[Material shown — start]
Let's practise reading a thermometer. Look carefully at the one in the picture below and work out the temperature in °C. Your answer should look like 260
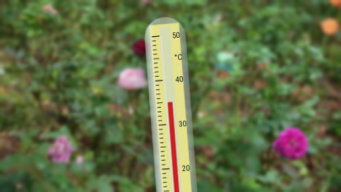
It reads 35
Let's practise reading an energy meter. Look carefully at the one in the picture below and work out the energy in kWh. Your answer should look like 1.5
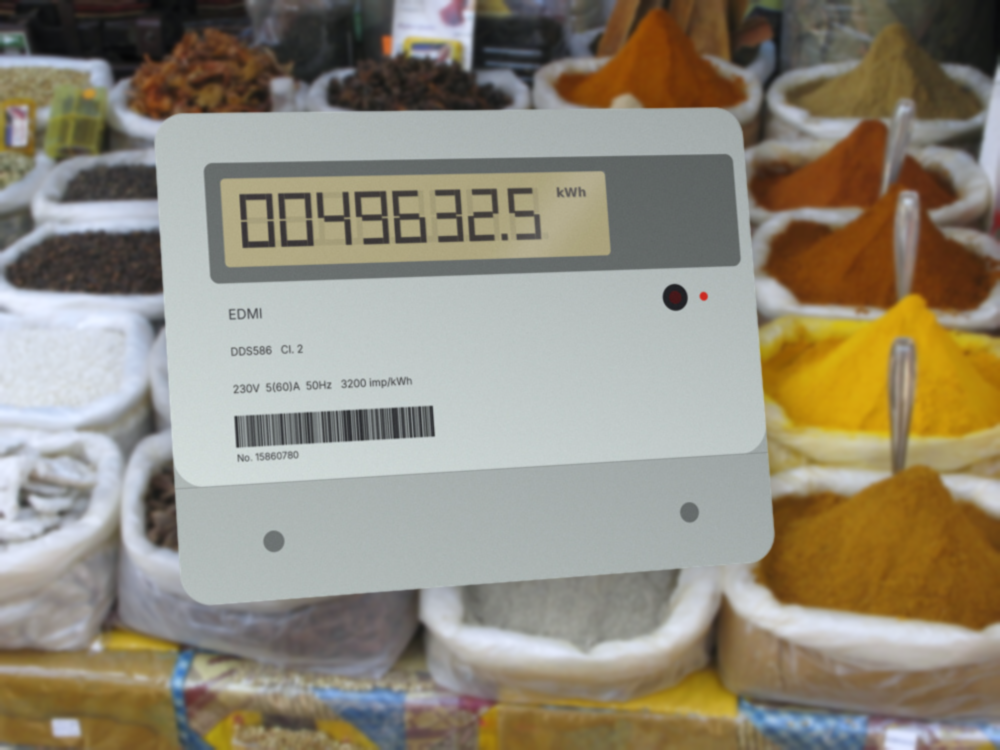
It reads 49632.5
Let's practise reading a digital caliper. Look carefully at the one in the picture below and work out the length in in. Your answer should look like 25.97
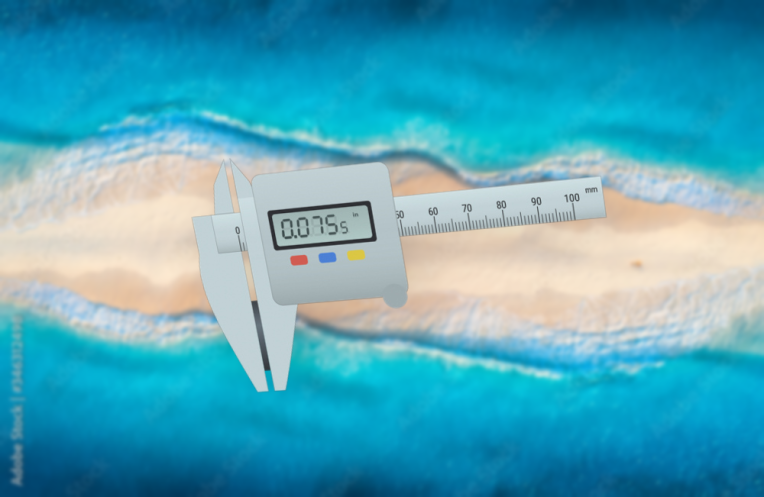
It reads 0.0755
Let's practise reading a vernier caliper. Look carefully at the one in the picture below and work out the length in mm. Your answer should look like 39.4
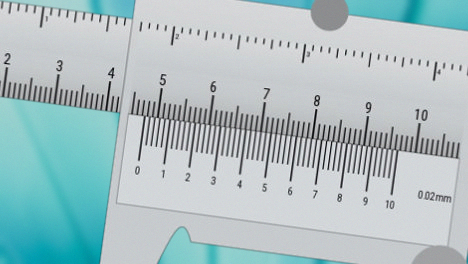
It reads 47.5
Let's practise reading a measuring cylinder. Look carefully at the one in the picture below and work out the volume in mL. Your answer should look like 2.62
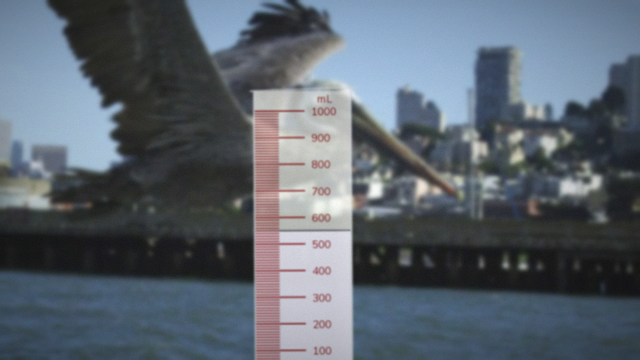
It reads 550
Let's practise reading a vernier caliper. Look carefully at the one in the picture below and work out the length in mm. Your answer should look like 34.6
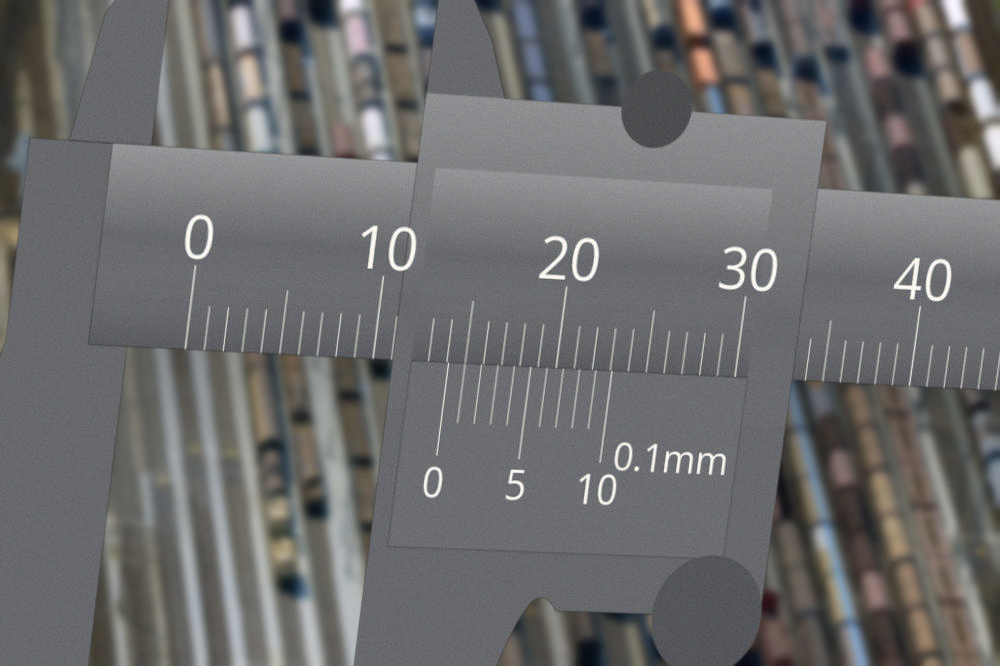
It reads 14.1
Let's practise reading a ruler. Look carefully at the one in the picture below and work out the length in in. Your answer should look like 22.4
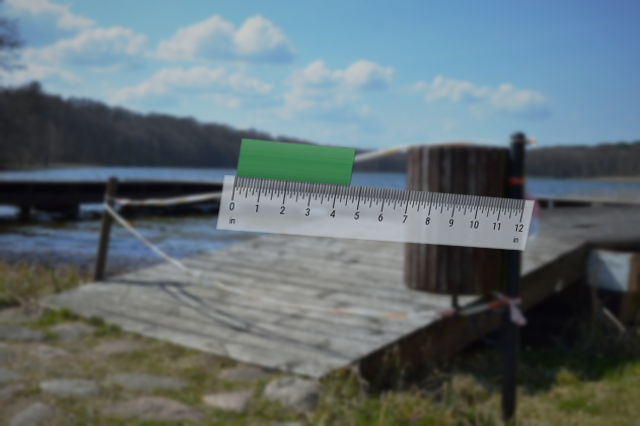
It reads 4.5
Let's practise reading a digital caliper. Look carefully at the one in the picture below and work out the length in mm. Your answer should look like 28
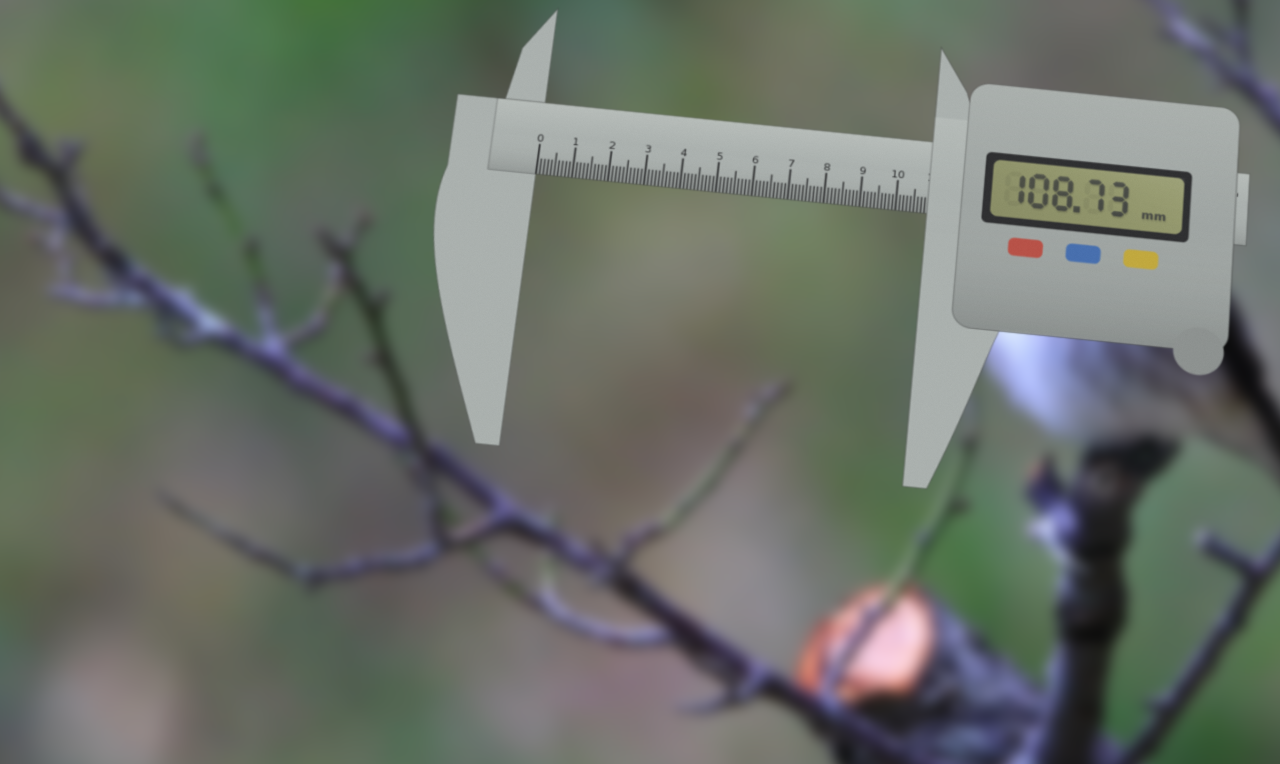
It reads 108.73
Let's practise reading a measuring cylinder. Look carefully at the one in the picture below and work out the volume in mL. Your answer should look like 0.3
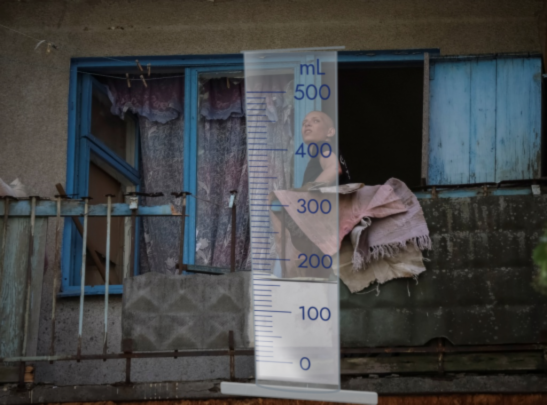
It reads 160
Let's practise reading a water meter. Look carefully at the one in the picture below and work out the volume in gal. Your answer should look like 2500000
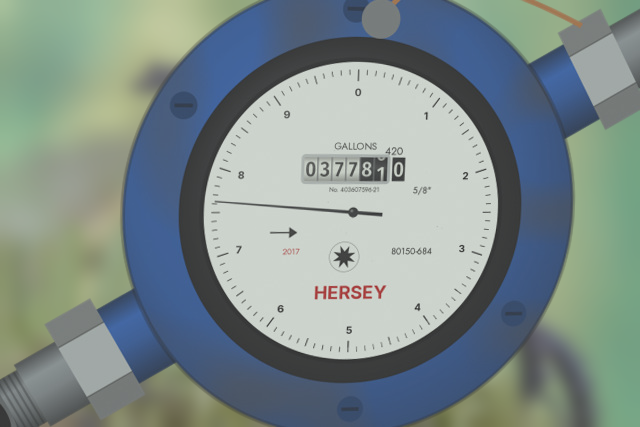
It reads 377807.6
[Material shown — finish]
§ **Required action**: Write out, word for word, the lines of the entries above from the one containing "Let's practise reading a ruler." through the one containing "It reads 108.73", including both of those lines. Leave the pictures out of your answer.

§ **Problem solution**:
Let's practise reading a ruler. Look carefully at the one in the picture below and work out the length in in. Your answer should look like 22.4
It reads 4.5
Let's practise reading a digital caliper. Look carefully at the one in the picture below and work out the length in mm. Your answer should look like 28
It reads 108.73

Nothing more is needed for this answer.